Under a controversial bill making its way through Virginia’s General Assembly, teachers in public schools across the state who suspect that one of their students might be transgender would be required to contact that student’s parents.
The Republican-backed legislation calls on teachers to contact a student’s parents if they have “reason to believe” that the student is self-identifying as a gender that is different from their biological sex.
Teachers would need to ask at least one of the student’s parents if they are “aware of the student’s mental state and whether the parent wishes to obtain or has already obtained counseling for such student.”
While the legislation has some Republican support, it is likely to be voted down in the Virginia Senate, which is controlled by Democrats.
Republican Gov. Glenn Youngkin has expressed support for similar ideas.
For example, Youngkin’s proposed changes to Virginia’s guidance on transgender student policies would require parental signoff on the use of any name or pronoun other than what’s in a student’s official record.
The policies say that participation in certain school programming and use of school facilities should be based on a student’s biological sex, with modifications offered only to the extent required under federal law.
It led to student activists holding school walkouts across Virginia in September.
“We decided to hold these walkouts as kind of a way to … disrupt schools and essentially have students be aware of what’s going on,” Natasha Sanghvi, a Northern Virginia high school senior and member of the Pride Liberation Project who helped organize the resistance effort, told The Associated Press.

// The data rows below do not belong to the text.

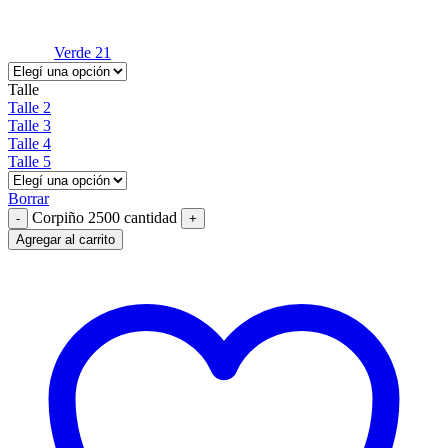
Verde 21
Talle
Talle 2
Talle 3
Talle 4
Talle 5
Borrar
Corpiño 2500 cantidad
Agregar al carrito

Sanghvi said the existing, more permissive state policies, which were adopted under former Democratic Gov. Ralph Northam’s administration, had been powerful in helping students feel affirmed in their identities at school. The new ones, she said, have the potential to harm “every single queer student in the state of Virginia.”
Defenders of Youngkin’s policies, some of whom weighed in through an online public comment period, said the changes lent greater respect to the role of parents in their children’s lives.
The Associated Press contributed to this report.